The problem: After reading the data below, copy out every line that contains the word "database".

-- Information supplied follows --

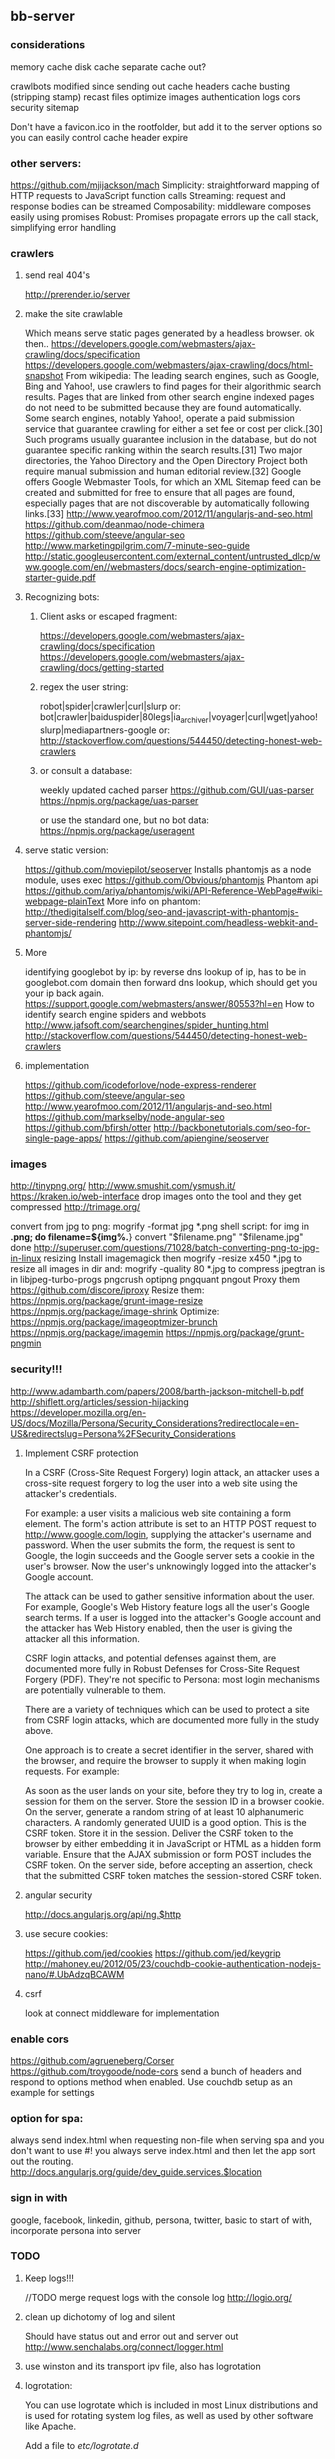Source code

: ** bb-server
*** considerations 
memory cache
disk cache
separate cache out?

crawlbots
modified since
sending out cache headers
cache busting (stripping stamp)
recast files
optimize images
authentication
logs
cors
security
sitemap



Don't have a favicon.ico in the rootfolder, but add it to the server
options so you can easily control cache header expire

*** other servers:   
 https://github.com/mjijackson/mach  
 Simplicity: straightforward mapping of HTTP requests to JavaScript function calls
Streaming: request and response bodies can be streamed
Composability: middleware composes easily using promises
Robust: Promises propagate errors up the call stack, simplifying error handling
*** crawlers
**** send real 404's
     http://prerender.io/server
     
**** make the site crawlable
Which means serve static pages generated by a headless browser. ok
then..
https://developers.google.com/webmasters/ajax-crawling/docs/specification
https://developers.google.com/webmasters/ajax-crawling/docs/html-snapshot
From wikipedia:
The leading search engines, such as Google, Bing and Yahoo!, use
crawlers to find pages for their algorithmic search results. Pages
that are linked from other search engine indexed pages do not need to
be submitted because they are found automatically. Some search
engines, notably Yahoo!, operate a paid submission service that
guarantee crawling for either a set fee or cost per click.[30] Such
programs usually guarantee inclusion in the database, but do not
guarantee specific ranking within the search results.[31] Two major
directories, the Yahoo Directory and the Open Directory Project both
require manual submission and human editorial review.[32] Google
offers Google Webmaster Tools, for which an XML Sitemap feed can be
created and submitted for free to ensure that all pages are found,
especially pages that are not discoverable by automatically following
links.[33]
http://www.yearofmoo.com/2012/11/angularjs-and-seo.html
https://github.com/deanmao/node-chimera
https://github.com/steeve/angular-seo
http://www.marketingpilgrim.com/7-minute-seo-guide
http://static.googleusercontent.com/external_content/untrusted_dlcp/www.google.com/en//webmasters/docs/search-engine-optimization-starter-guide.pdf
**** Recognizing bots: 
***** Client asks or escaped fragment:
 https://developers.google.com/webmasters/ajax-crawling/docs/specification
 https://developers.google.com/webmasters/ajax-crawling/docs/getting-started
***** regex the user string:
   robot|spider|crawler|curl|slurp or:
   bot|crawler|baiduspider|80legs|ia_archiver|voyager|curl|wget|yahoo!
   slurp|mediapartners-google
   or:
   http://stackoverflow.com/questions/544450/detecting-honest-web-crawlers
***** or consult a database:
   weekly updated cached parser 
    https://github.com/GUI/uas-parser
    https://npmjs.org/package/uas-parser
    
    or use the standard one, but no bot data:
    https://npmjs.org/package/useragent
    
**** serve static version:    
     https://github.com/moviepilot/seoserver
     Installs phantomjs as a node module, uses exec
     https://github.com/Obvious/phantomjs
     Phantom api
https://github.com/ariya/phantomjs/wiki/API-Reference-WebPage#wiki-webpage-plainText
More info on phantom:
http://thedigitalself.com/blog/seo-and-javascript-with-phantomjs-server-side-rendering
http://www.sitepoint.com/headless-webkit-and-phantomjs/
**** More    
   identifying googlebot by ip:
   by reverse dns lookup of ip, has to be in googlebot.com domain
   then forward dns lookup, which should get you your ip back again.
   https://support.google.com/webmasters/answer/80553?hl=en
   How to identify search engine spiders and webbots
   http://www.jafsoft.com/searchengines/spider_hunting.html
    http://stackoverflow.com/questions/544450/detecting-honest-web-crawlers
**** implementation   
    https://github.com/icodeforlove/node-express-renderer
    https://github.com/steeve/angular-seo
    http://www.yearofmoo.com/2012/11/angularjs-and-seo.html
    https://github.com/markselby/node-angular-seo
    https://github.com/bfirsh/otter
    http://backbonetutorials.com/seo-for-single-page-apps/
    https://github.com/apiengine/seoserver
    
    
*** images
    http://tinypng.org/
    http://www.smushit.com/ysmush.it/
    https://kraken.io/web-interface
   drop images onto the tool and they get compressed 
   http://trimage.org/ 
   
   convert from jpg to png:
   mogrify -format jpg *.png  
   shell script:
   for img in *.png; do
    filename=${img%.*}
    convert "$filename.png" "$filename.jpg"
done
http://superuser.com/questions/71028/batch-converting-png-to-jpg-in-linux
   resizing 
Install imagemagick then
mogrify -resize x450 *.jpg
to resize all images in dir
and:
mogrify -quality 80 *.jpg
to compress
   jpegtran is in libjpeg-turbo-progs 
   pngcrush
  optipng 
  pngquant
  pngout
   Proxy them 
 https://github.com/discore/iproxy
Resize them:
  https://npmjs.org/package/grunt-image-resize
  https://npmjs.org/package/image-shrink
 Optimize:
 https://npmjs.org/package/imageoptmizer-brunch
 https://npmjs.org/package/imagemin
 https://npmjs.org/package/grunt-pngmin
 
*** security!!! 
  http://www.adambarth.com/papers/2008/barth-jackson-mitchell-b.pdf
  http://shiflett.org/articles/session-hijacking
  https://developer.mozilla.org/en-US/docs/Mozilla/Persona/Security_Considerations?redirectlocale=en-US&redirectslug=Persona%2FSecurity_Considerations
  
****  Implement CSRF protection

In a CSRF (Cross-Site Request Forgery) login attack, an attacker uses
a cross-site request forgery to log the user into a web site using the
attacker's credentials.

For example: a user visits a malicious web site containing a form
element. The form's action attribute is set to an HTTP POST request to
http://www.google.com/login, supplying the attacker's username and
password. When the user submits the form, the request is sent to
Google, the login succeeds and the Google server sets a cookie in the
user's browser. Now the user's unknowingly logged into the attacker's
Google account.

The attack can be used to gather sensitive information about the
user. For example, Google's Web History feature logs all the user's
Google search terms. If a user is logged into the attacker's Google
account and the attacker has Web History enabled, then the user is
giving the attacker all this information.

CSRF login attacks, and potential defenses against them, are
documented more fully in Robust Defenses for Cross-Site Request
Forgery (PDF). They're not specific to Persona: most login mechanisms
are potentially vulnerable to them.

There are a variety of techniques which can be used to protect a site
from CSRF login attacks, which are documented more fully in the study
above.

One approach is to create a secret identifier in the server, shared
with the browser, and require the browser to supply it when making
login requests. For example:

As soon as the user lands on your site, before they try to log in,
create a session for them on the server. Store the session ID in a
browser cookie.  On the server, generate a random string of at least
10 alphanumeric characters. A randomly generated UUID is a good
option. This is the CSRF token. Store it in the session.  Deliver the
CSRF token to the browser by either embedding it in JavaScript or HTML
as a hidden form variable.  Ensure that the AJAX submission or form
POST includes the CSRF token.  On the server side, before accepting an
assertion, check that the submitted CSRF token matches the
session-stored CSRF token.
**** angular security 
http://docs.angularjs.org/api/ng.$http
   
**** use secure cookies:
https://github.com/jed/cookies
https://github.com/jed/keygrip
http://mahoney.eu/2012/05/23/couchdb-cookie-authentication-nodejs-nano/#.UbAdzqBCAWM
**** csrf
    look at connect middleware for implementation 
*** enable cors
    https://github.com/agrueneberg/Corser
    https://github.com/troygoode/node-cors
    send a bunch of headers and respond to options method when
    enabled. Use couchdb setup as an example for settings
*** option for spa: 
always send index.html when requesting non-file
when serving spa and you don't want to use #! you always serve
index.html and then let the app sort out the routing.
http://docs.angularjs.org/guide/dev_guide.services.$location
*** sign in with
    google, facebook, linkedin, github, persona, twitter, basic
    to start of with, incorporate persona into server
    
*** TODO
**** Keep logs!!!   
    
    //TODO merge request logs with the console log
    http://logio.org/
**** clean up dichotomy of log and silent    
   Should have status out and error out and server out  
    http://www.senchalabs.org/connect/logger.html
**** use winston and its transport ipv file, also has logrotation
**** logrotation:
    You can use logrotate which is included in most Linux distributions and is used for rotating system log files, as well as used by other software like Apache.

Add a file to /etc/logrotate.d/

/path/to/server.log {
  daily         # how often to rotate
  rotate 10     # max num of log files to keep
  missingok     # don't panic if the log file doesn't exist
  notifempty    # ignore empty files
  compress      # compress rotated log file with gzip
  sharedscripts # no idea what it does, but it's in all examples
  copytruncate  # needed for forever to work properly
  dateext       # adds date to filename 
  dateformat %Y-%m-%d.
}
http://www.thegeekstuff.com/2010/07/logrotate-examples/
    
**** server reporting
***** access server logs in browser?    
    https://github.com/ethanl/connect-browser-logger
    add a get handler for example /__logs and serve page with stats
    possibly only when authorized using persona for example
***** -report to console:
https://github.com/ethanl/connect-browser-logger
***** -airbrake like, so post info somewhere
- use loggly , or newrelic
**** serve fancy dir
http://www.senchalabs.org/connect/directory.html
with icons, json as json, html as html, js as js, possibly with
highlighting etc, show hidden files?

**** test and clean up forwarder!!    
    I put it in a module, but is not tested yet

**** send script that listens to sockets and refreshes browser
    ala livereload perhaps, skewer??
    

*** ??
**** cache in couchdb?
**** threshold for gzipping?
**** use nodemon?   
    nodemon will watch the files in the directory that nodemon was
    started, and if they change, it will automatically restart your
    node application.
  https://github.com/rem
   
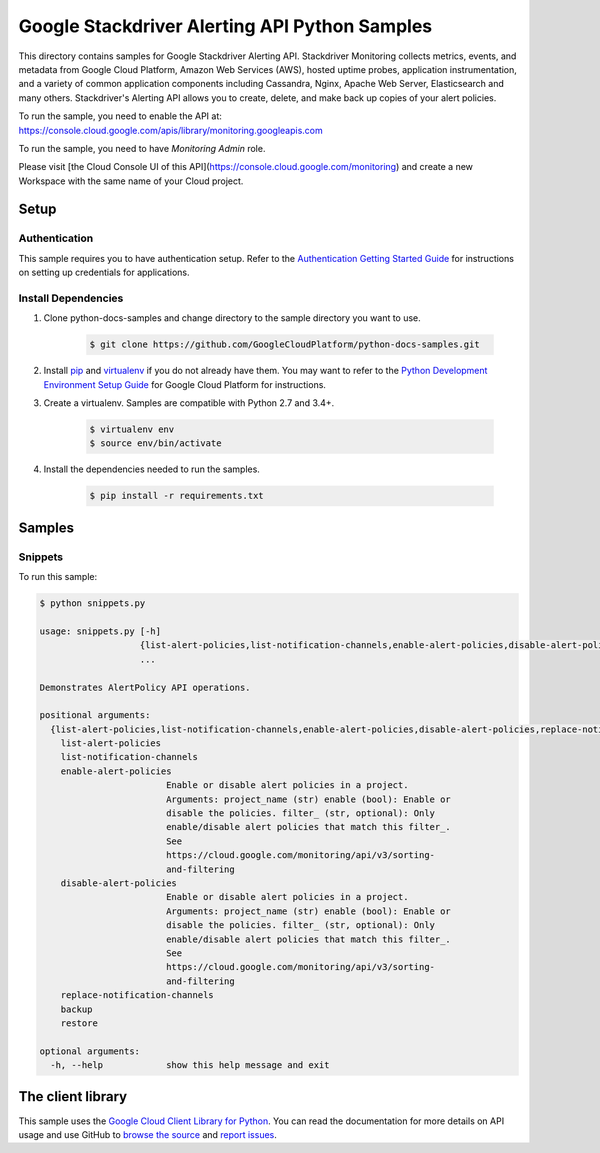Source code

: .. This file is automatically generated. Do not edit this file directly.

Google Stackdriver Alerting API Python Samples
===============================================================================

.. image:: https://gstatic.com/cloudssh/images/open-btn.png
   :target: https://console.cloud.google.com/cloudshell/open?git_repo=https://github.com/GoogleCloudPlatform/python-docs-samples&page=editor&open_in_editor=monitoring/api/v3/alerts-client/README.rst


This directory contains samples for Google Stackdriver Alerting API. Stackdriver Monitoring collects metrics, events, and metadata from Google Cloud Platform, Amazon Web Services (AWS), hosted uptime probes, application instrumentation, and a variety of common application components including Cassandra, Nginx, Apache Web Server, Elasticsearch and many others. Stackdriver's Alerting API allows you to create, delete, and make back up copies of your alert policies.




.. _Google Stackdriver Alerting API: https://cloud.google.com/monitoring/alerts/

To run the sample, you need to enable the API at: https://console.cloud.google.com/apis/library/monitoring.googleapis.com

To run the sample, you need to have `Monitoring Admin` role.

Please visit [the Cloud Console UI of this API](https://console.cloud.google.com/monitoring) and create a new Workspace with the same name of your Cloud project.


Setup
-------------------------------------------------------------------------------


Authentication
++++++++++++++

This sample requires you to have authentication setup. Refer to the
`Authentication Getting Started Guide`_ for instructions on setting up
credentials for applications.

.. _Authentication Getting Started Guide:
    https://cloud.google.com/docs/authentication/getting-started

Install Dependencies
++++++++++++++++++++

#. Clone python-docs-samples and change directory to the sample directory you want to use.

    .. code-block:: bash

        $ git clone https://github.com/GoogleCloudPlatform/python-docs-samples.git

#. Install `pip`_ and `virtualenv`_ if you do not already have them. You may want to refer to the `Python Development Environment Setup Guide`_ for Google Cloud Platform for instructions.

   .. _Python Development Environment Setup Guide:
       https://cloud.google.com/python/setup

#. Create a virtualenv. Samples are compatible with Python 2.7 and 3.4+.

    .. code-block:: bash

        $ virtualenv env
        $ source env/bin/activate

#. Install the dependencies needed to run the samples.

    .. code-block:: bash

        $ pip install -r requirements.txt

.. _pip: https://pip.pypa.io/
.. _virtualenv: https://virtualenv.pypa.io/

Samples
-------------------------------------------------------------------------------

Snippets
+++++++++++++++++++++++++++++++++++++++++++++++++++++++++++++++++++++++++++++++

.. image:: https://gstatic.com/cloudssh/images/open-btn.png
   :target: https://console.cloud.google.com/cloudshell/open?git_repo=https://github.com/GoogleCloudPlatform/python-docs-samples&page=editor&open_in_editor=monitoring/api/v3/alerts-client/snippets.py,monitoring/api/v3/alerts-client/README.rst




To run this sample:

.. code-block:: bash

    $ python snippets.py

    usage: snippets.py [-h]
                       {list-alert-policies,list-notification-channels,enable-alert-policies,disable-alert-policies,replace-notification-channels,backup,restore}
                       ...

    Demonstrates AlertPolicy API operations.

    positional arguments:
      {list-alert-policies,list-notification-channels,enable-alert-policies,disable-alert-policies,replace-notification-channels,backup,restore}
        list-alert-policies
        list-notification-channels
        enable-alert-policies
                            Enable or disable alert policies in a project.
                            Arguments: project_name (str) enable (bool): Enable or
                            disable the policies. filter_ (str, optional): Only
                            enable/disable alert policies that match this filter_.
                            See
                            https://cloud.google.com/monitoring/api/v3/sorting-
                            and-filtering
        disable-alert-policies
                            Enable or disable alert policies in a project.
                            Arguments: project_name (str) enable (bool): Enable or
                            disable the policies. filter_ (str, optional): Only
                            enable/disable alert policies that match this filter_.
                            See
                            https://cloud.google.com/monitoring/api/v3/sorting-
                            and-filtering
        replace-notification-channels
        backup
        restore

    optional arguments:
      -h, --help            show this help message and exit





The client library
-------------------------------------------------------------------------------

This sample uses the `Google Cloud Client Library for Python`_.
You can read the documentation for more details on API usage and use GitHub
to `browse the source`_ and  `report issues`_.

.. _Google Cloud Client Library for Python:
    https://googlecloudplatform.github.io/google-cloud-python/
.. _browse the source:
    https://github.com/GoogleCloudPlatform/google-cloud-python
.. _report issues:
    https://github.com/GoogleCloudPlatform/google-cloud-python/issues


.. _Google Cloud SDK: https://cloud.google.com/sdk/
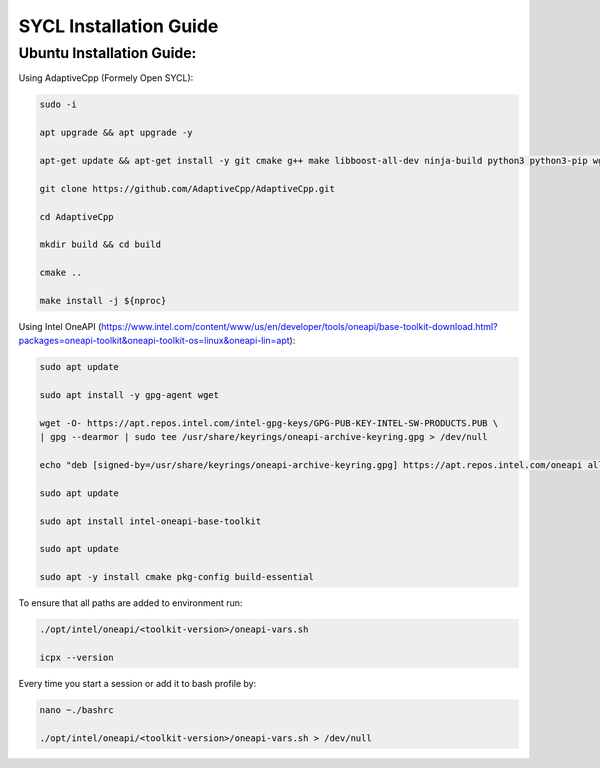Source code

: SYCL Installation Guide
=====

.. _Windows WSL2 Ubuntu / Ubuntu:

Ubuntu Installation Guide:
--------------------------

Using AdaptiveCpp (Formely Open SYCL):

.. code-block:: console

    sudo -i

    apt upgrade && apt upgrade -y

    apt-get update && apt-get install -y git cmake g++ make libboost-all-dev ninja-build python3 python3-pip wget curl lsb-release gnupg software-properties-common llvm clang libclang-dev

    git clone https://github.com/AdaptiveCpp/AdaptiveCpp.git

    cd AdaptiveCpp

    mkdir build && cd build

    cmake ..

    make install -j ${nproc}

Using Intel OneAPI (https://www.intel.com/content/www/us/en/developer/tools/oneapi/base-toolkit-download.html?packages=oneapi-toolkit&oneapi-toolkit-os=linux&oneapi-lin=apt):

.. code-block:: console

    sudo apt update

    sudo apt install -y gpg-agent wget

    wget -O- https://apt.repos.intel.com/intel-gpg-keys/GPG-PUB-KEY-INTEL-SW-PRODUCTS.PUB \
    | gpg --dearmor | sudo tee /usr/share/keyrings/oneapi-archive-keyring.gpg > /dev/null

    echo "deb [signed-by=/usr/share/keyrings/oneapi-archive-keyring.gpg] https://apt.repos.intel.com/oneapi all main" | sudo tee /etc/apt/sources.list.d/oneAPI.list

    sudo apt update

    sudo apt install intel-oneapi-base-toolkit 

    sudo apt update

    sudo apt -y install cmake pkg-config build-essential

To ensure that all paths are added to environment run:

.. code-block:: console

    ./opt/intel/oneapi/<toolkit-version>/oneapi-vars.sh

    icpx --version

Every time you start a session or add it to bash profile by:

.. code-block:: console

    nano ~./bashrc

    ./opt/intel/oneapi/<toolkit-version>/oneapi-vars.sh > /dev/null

-- Information supplied concluded --

Solution to the exercise:
programs usually guarantee inclusion in the database, but do not
***** or consult a database:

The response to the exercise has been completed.